I am having a hard time studying optics. My main difficulty is how images are formed.
In Pedrotti's Introduction to Optics, he shows a diagram of this experiment:
According to the diagram, all light rays here are parallel. I think I understand the interference phenomenon that is going on here, however, I don't understand how this phenomenon is observed. The diagram shows a microscope gathering all these parallel light rays. As far as I understand, these light rays emerge parallel to each other on the other side of the microscope. An eye would focus these parallel rays on a single point on its retina. Meaning that the observer sees a point of light, leaving out the possibility of observing the interference pattern.
I can imagine that if you put an opaque surface in place of the microscope, that the pattern becomes visible, but it's not mentioned anywhere how the interference patterns have been imaged using a microscope.
According to Farcher's answer, to obtain the interference pattern that is later seen in the book(using the setup in the diagram) the virtual mirror must be tilted. I drew a diagram following the path of some light rays coming from a single light source S and concluded that after division the rays are intercepted on some point X. If the incident light ray points to the right of the source, X is above M', otherwise, it's bellow.

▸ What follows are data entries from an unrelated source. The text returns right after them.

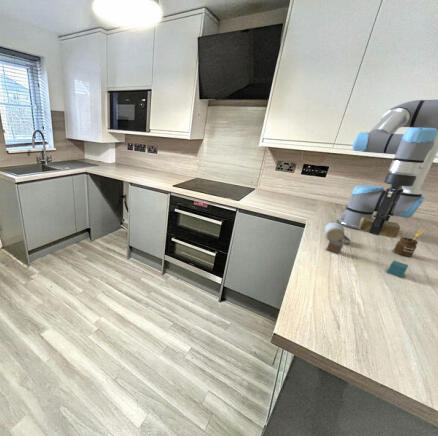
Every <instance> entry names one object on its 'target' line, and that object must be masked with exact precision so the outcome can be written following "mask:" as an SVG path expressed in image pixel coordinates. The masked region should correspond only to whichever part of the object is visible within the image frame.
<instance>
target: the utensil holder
mask: <svg viewBox="0 0 438 436" xmlns="http://www.w3.org/2000/svg"><path fill="white" fill-rule="evenodd" d="M424 231H425V230H424V229H421V228H420V229H419V230H418V231H417V232H416V233H415V236H414V238H412V237H408V235H406V236H405V234H406V232H403V234H402V235H403V236H402V237H400V238H399V240H398V241H397V242H396V244H395V246H394V248H393V252H394V253H395V254H397V255H399V256H403V257H412V256H413V255H414V253H415V251H416V249H417V245H418V240H416V239H417V238H419V237H421V235H422V234H423V232H424ZM409 234H410V235H412V232H411V231H409Z"/></svg>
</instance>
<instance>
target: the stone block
mask: <svg viewBox="0 0 438 436" xmlns="http://www.w3.org/2000/svg"><path fill="white" fill-rule="evenodd" d="M374 220H375V217H372V218H368V217H362V218H361V220H360V223H359V229H360V230H359V229H358V230H359V231H362V232H365V233H369V231H370V229H371V227H372V224H373V222H374ZM400 230H401V225H399V223H398V222H394V221H390V220H388V221H385V222H384V224H383V226H382V229H381V231H380V233H379V235H378V236H383V237H387V238H392V239H395V238H397V237H398V236H399V232H400Z"/></svg>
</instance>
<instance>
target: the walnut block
mask: <svg viewBox="0 0 438 436" xmlns="http://www.w3.org/2000/svg"><path fill="white" fill-rule="evenodd" d="M343 246H344V242H340V241H334V240H332V241H330V240H329V242H328V245H327V248H326V251H327V252H331V253H333V254H339V253H341V252H342V249H343Z"/></svg>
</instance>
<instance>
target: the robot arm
mask: <svg viewBox="0 0 438 436" xmlns="http://www.w3.org/2000/svg"><path fill="white" fill-rule="evenodd" d="M400 128H406V130H405V131H404V133H396V132H397V131H398V130H399V129H400ZM352 150H353V151H354V152H361V153H371V154H385V155H394V158H393V159H392V161H391V163H390V166H389V167H388V172H387V173H386V175H385V178H384V179H383V182H384V183H385V184H388V185H390V187H388V188H386V190H385V187H384V186H380V185H367V184H365V185H364V184H363V185H357V186H355V187H354V188H353V190H352V192H351V195H350V198H349V199H348V200H349V201H348V204H347V206H346V209H345V210H344V211H343V212H342V214H340V216H339V217H338V219H337V223H339V224H341V225H342V226H343V227H347V228H350V229H354V230H359V231H361V230H360V229H359V223H360V220H361V218H362V217H368V218H374V219H375V220H374V222H373V224H372V227H371V229H370V231H369V232H368V234H371V235H375V236H380V235H379V233H380V231H381V229H382V226H383V224H384V222H385V221H390V218H391V217H393V216H395V217H397V218H406V219H408V218H409V219H410V218H412V217H413V216H414V214H415V213H416V212H417V210H418V209H419V208H420V206H421V205H422V203H423V202H424V201H425V200H426V199H425V198H426V197H425V196H423V193H424V192H423V191H422V190H421V188H422V185H423V183H424V181H425V179H426V178H427V175H428V173H429V171H430V169H431V166H432V164H433V163H434V160H435V159H436V156H437V154H438V99H416V100H415V99H414V100H411V101H407V102H403V103H400V104H397V105H395V106H393V107H391V108H389V109H388V110H387V111H385V112H384V114H383V115H382V116H381V118H380V121H379V122H378V123H376V124H375V126H374V127H373V128H372V129H371V130H370V131H369V132H368V131H365V132H359V133H357V134H356V136H355V138H354V140H353V143H352ZM374 212H376V213H375V214H374Z"/></svg>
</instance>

However, Farcher also noted that there are multiple light sources. So I decided to simulate the propagation of light from multiple sources using numpy's geometry module. The result was this graph
The points on the y=10 line are a sample of the set of light sources. The tilted line is the virtual mirror M'. Each light source draws a curved line, by the method illustrated in my diagram. Here, a curved line is the set of all the X's that a given light source 'generates'.
It's my understanding that these points are acting as objects, the microscope takes their rays and focuses them, forming a real image where interference occurs once more.
I still can't make the connection between all of this and the interference pattern that Farcher showed in his answer.